***** Supplied records *****
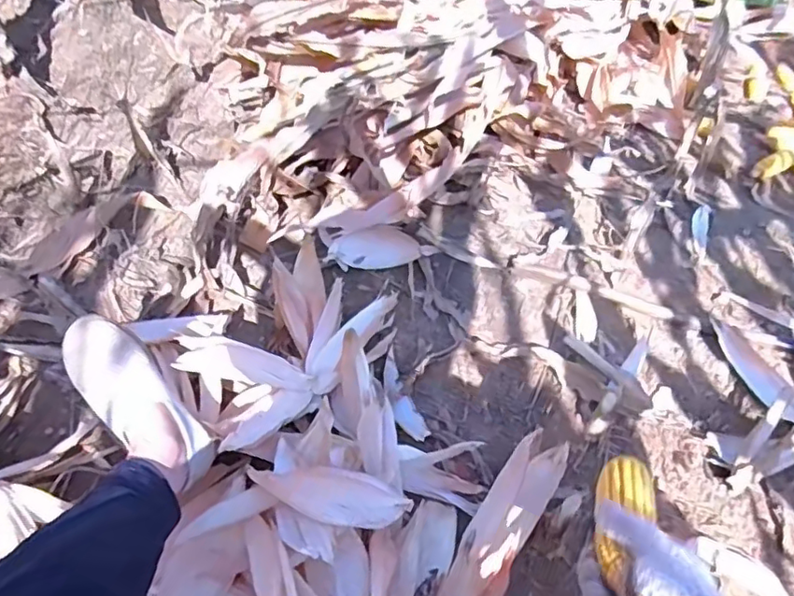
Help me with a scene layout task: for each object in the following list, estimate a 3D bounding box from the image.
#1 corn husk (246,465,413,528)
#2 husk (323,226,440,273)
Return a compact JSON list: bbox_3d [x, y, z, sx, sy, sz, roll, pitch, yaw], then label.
[{"bbox_3d":[-0.085,0.241,0.745,0.198,0.048,0.055,5,46,-1],"label":"corn husk"},{"bbox_3d":[-0.031,-0.096,1.163,0.207,0.060,0.052,1,47,-6],"label":"husk"}]

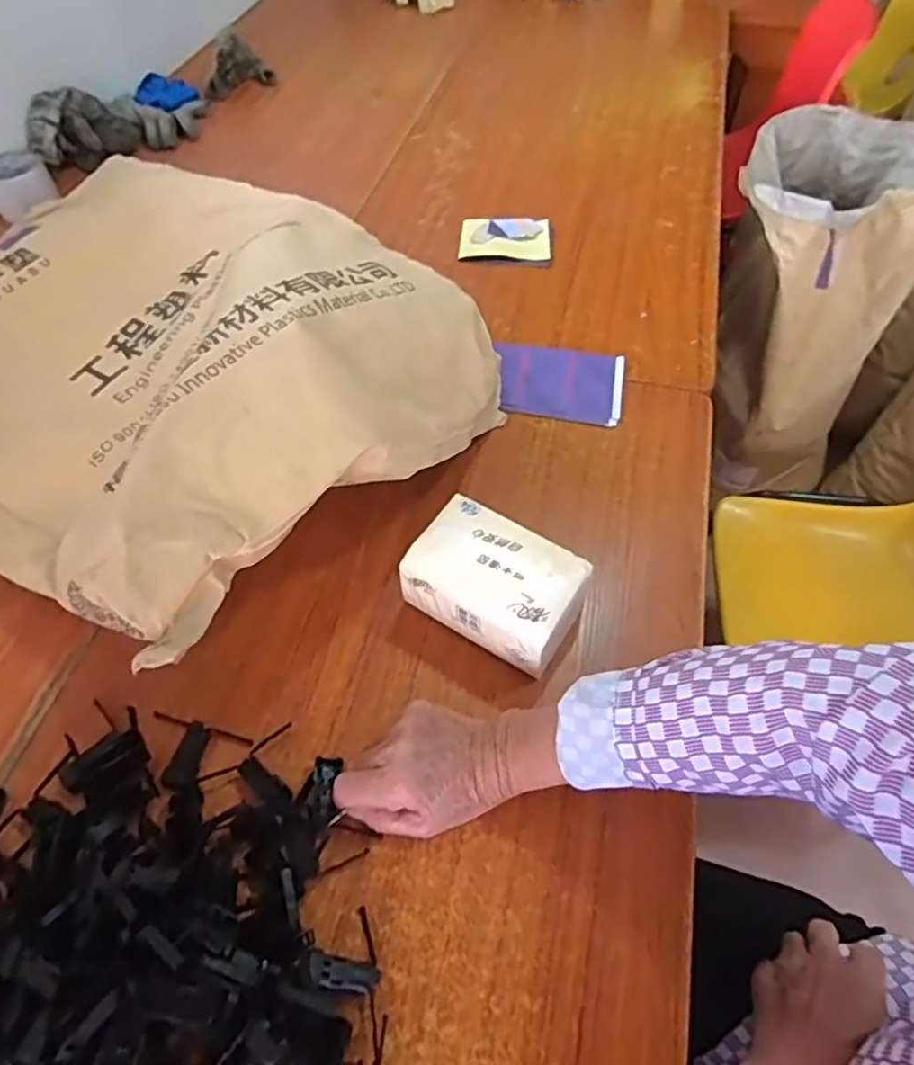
*****
**Assignment**
Retyped exactly, the lines from the one holding "#2 husk (323,226,440,273)" through the last line of the data above are the whole answer. Pictures stay out.

**Solution to this exercise**
#2 husk (323,226,440,273)
Return a compact JSON list: bbox_3d [x, y, z, sx, sy, sz, roll, pitch, yaw], then label.
[{"bbox_3d":[-0.085,0.241,0.745,0.198,0.048,0.055,5,46,-1],"label":"corn husk"},{"bbox_3d":[-0.031,-0.096,1.163,0.207,0.060,0.052,1,47,-6],"label":"husk"}]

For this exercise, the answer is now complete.